Thomas Backes ist ein weiterer Smart-Jünger, der keine Kosten und Mühen scheut: Sein oranger Smart Fortwo hat Flügeltüren und die Motorhaube ziert das Konterfei des tödlich verunglückten Fast and Furious-Filmstars Paul Walker. "Paul Walker ist in der Tuning-Szene wie Michael Schumacher in der Formel 1", sagt der 54-jährige Smart-Fan. Das Auto ist dem Toyota Supra aus dem ersten Fast and Furios-Streifen nachempfunden. Alleine der aufwendige Airbrush-Lack hat den Wert eines neuen Smarts. "Über Geld mache ich mir keine Gedanken", sagt der Saarländer, der insgesamt neun Smarts besitzt, von jedem Modell einen. Ein weiterer ist zum Vogelhäuschen umfunktioniert worden. Für den freundlichen Saarländer gehört viel Bling Bling einfach dazu. Knapp 500 LEDs zieren das Auto und die Stereoanlage nimmt es sogar mit der riesigen Festival-Anlage auf. "Ich schaffe 136 Dezibel", sagt Backes, der bei einem Motorradunfall ein Bein verloren hat. Die Prothese ist natürlich ebenfalls in der Wagenfarbe lackiert. "Meine Tochter hat gesagt, dass sie nicht mit in Urlaub fährt, wenn die Farbe so bleibt." Das Ergebnis dieser Eltern-Kind-Diskussion war von vorneherein klar.

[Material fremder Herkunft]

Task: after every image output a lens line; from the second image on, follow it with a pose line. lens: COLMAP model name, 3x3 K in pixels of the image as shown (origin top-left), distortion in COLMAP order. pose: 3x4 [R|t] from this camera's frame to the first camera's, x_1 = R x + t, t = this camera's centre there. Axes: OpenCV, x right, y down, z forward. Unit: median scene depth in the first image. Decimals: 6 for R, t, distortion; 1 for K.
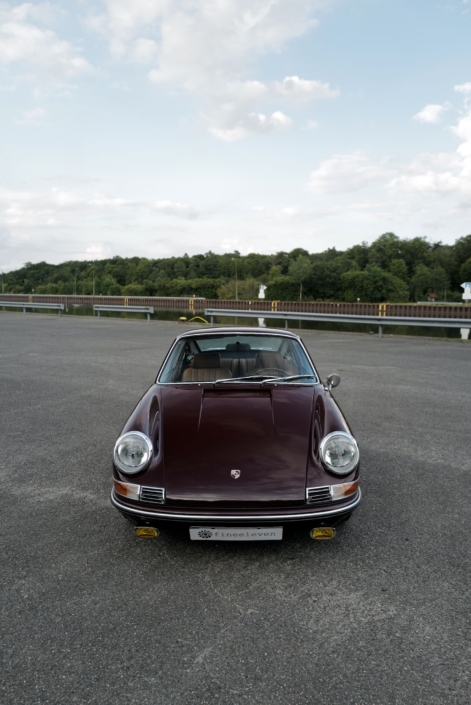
lens RADIAL K [[512.5, 0, 237.2], [0, 512.5, 352.9], [0, 0, 1]] dist [-0.004227, 0.001037]
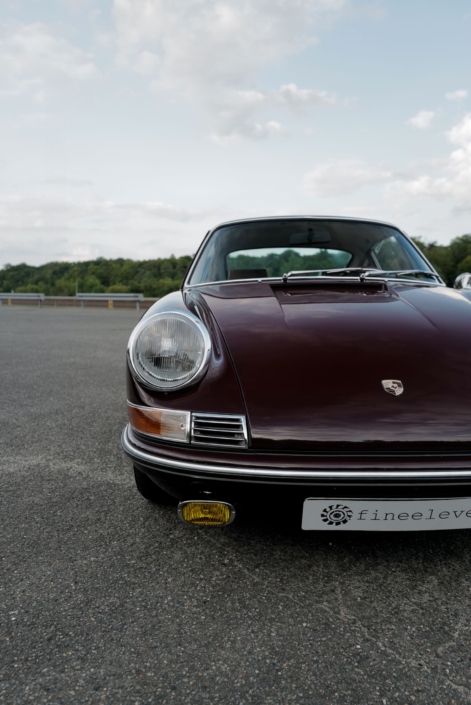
lens RADIAL K [[539.5, 0, 237.2], [0, 539.5, 349.5], [0, 0, 1]] dist [-0.009880, 0.007430]
pose [[0.999848, -0.005077, 0.016682, -0.151450], [0.005223, 0.999949, -0.008698, 0.202722], [-0.016637, 0.008784, 0.999823, 0.503982]]
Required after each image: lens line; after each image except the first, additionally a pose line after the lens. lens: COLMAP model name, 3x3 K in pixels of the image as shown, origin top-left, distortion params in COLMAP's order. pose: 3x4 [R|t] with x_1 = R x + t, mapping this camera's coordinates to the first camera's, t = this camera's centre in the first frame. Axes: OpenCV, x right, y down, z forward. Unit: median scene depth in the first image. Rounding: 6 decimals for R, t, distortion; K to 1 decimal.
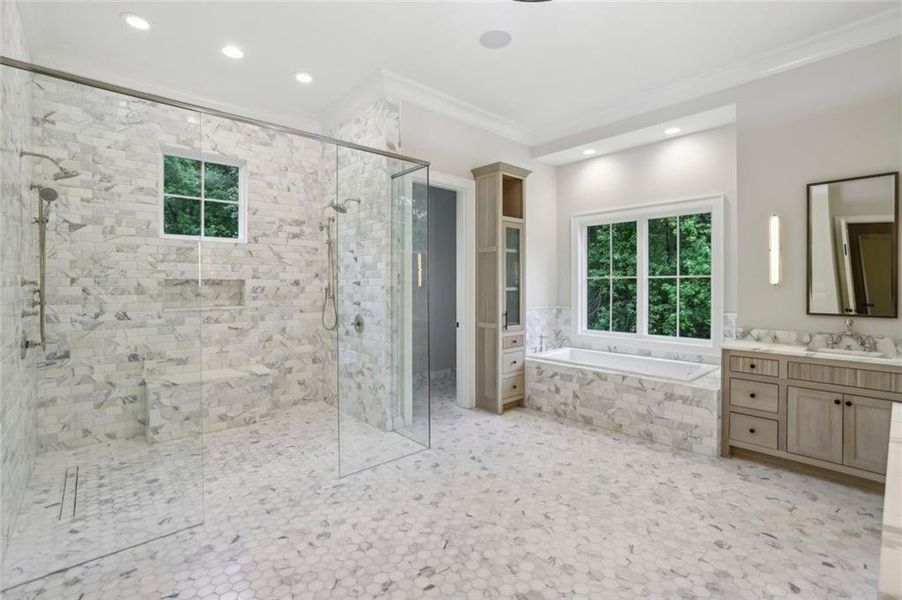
lens RADIAL K [[386.6, 0, 445.9], [0, 386.6, 293.8], [0, 0, 1]] dist [-0.038815, 0.016553]
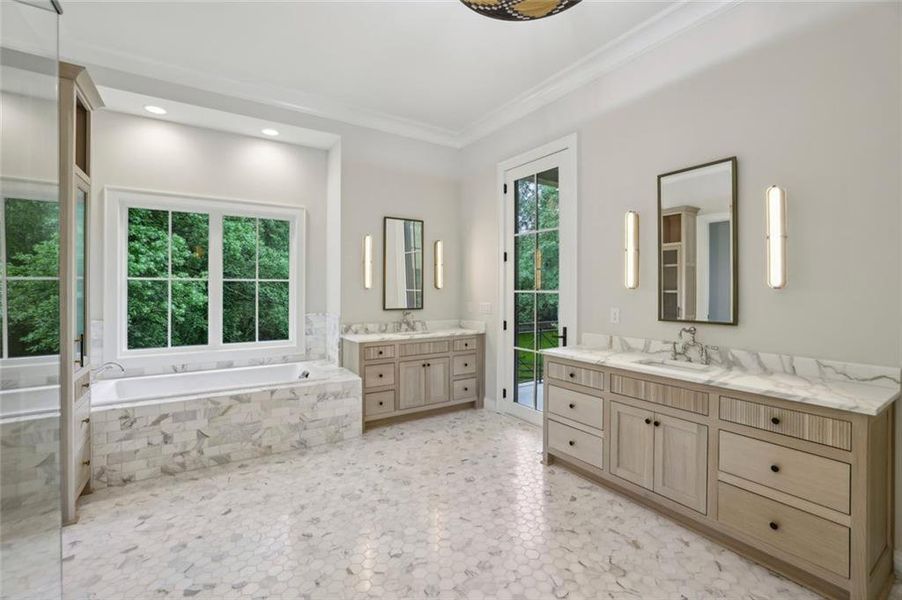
lens RADIAL K [[386.6, 0, 445.9], [0, 386.6, 293.8], [0, 0, 1]] dist [-0.038815, 0.016553]
pose [[0.185706, -0.012677, 0.982524, -0.367476], [0.017317, 0.999804, 0.009626, -0.014288], [-0.982453, 0.015227, 0.185889, 0.467098]]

Der Smart Forfour spielt auf dem Treffen eher eine Nebenrolle. Smart, das bedeutet hier Fortwo, ein paar Crossblades und das Verlangen nach einem Roadster. Den wird es aus wirtschaftlichen Gründen nicht geben, die vermutete Absatzmenge ist einfach zu gering. Der guten Stimmung unter der brennenden Sonne tut das keinen Abbruch: Überall wird in Liegestühlen gechillt, die wichtigsten Kleidungsstücke sind Flip-Flops und die gelben Smart-Hüte. Selbst der hartgesottenste Moskowiter streckt die Waffen angesichts der unbarmherzigen Kraft der iberischen Sonne. Ein Novum gab es dieses Mal: Zeitgleich fand in China ein weiteres Smart-Treffen statt. Beeindruckend auch die Toleranz der Kleinwagen-Fans: Während der gesamten Veranstaltung stand ein Mini Cooper Cabrio auf dem Festgelände und überstand den Trubel unbeschadet. Nicht auszumalen, was passiert, wenn ein Opel sich auf ein VW GTI-Treffen verirrt. Apropos: Die nächsten Smart Times finden im smart Produktionswerk im französischen Hambach statt. Dann wird schon der 20. Geburtstag der Kleinstwagen-Marke gefeiert.